Dean focuses on the television rather than the angel sitting to his right. He wants to say everything, so instead he says nothing at all.
"This is a long shot," Castiel finally says. "Not just because it's unlikely, but because my abilities are waning with time."
"You rewired my guts just fine."
"I used you as a battery. You contain more than a little of my previous grace," Castiel says. "Six months ago I didn't need sleep or sustenance. Two months ago I couldn't feel pain. For all I know, when my grace is gone, anything created with it will fail as well."
"It's better than no shot at all, right?"
Castiel's expression is peculiar - he's puzzled and weary, yes, but also maybe a little pleased. Or maybe Dean imagines that. It's too dim to tell. "Is this something you actually want? I always assumed you left your life with Lisa because you did not enjoy it."
"I enjoyed it," Dean says, instantly defensive. "Lisa was great. I consider my time with her and Ben as one of best things I ever did. But it didn't fit. You can't force these things."
"I'm aware."
Ah. Awkward silence - Dean's least favorite thing in the world. A part of him wants to clap Castiel on the shoulder and make some lewd comment, something about drinking or whores or anything but what he actually says: "I wouldn't take it back."

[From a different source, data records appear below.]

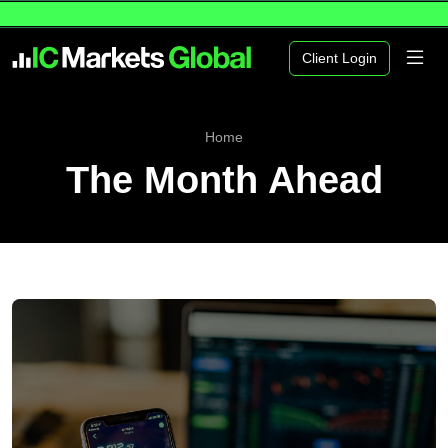
Client Login
Home
The Month Ahead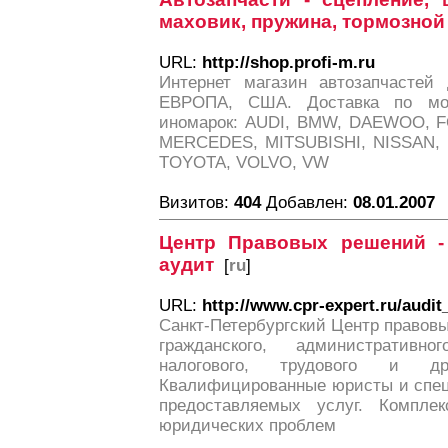
маховик, пружина, тормозной
URL:
http://shop.profi-m.ru
Интернет магазин автозапчастей
ЕВРОПА, США. Доставка по мос
иномарок: AUDI, BMW, DAEWOO, F
MERCEDES, MITSUBISHI, NISSAN,
TOYOTA, VOLVO, VW
Визитов:
404
Добавлен:
08.01.2007
Центр Правовых решений -
аудит
[
ru
]
URL:
http://www.cpr-expert.ru/audit
Санкт-Петербургский Центр правовы
гражданского, административног
налогового, трудового и др
Квалифицированные юристы и спец
предоставляемых услуг. Компл
юридических проблем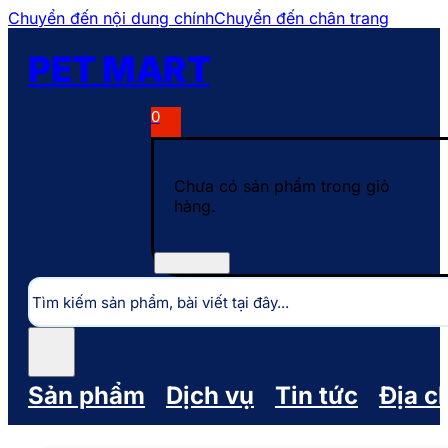
Chuyển đến nội dung chính
Chuyển đến chân trang
PET MART
0
Chưa có sản phẩm trong giỏ
hàng.
Tìm
kiếm
Sản phẩm
Dịch vụ
Tin tức
Địa c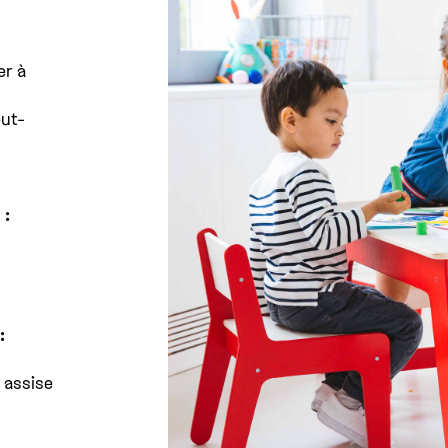
er à
out-
 :
:
 assise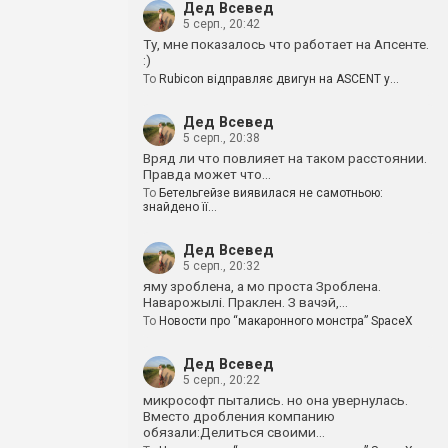
Дед Всевед
5 серп., 20:42
Ту, мне показалось что работает на Апсенте.
:)
To
Rubicon відправляє двигун на ASCENT у…
Дед Всевед
5 серп., 20:38
Вряд ли что повлияет на таком расстоянии.
Правда может что…
To
Бетельгейзе виявилася не самотньою:
знайдено її…
Дед Всевед
5 серп., 20:32
яму зроблена, а мо проста Зроблена.
Наварожылі. Праклен. З вачэй,…
To
Новости про “макаронного монстра” SpaceX
Дед Всевед
5 серп., 20:22
микрософт пытались. но она увернулась.
Вместо дробления компанию
обязали:Делиться своими…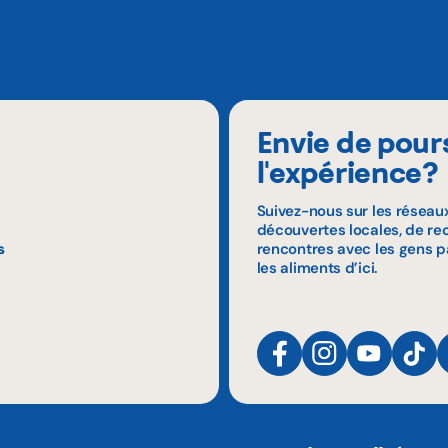
Envie de pour
l'expérience?
Suivez-nous sur les réseau
découvertes locales, de rec
s
rencontres avec les gens p
les aliments d’ici.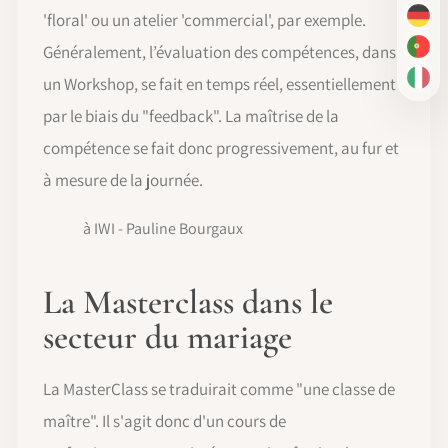
'floral' ou un atelier 'commercial', par exemple.
DE
Généralement, l’évaluation des compétences, dans
PT-
un Workshop, se fait en temps réel, essentiellement
IT
par le biais du "feedback". La maîtrise de la
compétence se fait donc progressivement, au fur et
à mesure de la journée.
à IWI - Pauline Bourgaux
La Masterclass dans le
secteur du mariage
La MasterClass se traduirait comme "une classe de
maître". Il s'agit donc d'un cours de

Castiel stares resolutely at the television, his expression stone still and illuminated in the tinted light of the television. "Is it so different now?"
"Absolutely," but even Dean knows that's a half-truth. Castiel is so close and he smells just the same. Dean already knows him so completely, but it would be something different now. He shakes his head and forces himself to look away from Castiel. "Probably not, but yes."
Castiel reaches forward and touches his cheek, like maybe he's going to kiss Dean anyway. Instead he pulls his hand back. All too suddenly he stands. "The child is fine for now."
"Cas, wait." Dean leans forward. It should be different; there should be some difference to the way he feels when he moves, but nothing feels strange at all within him. This is so fucked up. "How are we..." Nope, that question is too big. Try smaller. "What should I expect?"
Castiel falls back into his seat with a huff of laughter. "You think I know?" But he seems to give it some thought, because eventually he starts speaking like a kid reciting a paper. "The child will grow and displace your organs. It will leech nutrients from your body, especially if your intake is insufficient. Your abdomen will distend, and - "
"Okay, okay, but that's - " Dean rubs his face with his hands and wonders for about the millionth time if he's made the right decision. "What if something goes wrong?" What he wants to ask is where will you be?
Sometimes, it seems like Castiel can read his mind. Looking off toward the door, he says, "I can be here in an instant. I will know. Above all else, I will not allow you to die."
That's enough. It's more than Dean deserves.